On a hot summer day in 1968, I was a kid swinging around the grapevines that grew so effusively that a shaded arbor was created. 

My mother sat in that shade, talking with my Dad’s maternal grandfather. 

We were visiting Grandpa Charlie, sitting outside because the heat had driven us out of his little home. 

Mom was trying to convince him to go for a ride in our car, any place he wanted, and even an ice cream cone had been mentioned. Because of that rare, sweet offer, I was on high alert. 

“I have out-lived all my friends,” he said, great sadness filling his voice. 

I had never seen sadness in this happy chap. He was a couple of weeks away from turning 84. Those words stayed with me because they stung. 

I loved our Grandpa Charlie, and I knew he loved us. Why was he so sad when he had all of us, joining us every single day if he wanted. 

My mother, who clearly had her hands full raising five children while helping to run a growing and prosperous dairy farm, feeding her own plus extra hired hands three meals a day, never once complained about driving to get her husband’s grandfather. 

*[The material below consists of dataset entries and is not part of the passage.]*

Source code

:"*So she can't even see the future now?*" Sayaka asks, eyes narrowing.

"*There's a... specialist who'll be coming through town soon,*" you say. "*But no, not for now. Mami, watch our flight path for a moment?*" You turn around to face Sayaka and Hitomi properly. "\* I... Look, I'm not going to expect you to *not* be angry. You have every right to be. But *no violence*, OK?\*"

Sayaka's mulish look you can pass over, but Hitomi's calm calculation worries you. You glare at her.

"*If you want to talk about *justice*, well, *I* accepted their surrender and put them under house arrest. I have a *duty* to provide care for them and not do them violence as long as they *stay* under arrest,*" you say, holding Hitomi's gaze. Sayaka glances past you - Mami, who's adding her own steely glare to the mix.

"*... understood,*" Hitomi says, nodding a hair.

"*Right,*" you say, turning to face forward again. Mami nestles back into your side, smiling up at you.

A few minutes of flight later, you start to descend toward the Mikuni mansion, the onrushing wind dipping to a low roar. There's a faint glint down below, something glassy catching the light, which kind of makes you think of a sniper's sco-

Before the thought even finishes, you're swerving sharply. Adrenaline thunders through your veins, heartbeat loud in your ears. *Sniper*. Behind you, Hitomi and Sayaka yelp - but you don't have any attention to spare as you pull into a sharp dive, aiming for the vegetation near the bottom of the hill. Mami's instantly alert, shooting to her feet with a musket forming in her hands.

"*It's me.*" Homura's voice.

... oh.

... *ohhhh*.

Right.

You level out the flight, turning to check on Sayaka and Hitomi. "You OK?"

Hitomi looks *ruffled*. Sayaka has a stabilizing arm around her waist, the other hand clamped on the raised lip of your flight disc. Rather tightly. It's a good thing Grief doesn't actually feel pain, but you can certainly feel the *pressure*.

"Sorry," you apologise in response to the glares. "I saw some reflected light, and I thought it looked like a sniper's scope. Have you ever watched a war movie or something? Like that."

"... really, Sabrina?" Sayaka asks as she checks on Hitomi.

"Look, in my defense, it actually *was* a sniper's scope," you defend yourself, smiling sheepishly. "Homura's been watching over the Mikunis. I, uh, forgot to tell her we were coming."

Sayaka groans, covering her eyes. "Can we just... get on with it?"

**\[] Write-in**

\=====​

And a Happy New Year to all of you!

Mom knew his tastes, cooking and baking for him, welcoming him into our home on days both ordinary and special, and sometimes drove him to appointments when his more immediate family was busy. 

I remember Mom’s calmness that day under the grape arbor, taking her time reassuring him with kindness and understanding. 

He did not go for a ride with us that day. He wanted to be left alone with his dog, sitting in the grape arbor. It nearly broke my heart, Skippy chosen over us that day. 

It was a rare and troubling development. I asked ‘why’ in every possible way a kid can ask. 

“He is sad today. Some days are just like that over a long life,” was my Dad’s answer when we got back to the farm. 

Grandpa could no longer drive his red, Studebaker truck, his vision fading. Dad had taken his grandfather to funerals for his peers and witnessed his loneliness. 

“We can try to cheer him up, but we don’t know the stories he shared with his oldest friends, no matter how we try,” Dad attempted to explain. 

Less than two months later, on a late August afternoon, I remember exactly where I stood when we received word that Grandpa Charlie had died, and it was my turn to know that broken sadness that crushes so deeply. 

I adored him, and the loss was great. I miss him, still. Over a lifetime of stories, some of my earliest favorites include him. 

My father was not given 84 years. He was the friend lost too soon at age 63. 

My mom, having just celebrated her 85th birthday, remains happy and spunky and filled with great stories. She has, quite recently, mentioned many people she misses every single day. 

“It is just unbelievable that I am the last of all my siblings and the last of our little neighborhood here… all of them gone but me,” she told me. 

Lately, I often contemplate the stories. Dad was a master of keeping family and community stories alive, and we treasure them, even more as time marches on. 

I spend my days helping my mother navigate new issues, and feel her momentary sadness at changes she continues to bear witness to, and moments later I watch her revel in the moment of feeding a bottle to my tiny grandbaby, swaddled in a blanket by her experienced, loving hands. It is all lovely; it is all fleeting. 

“Stories really don’t mean anything if you’ve got no one to tell them to, it’s true.”

Live with a heart wide open to all of it. Build friendships to carry you along the journey. 

We never know how long, or how short, our journey will be.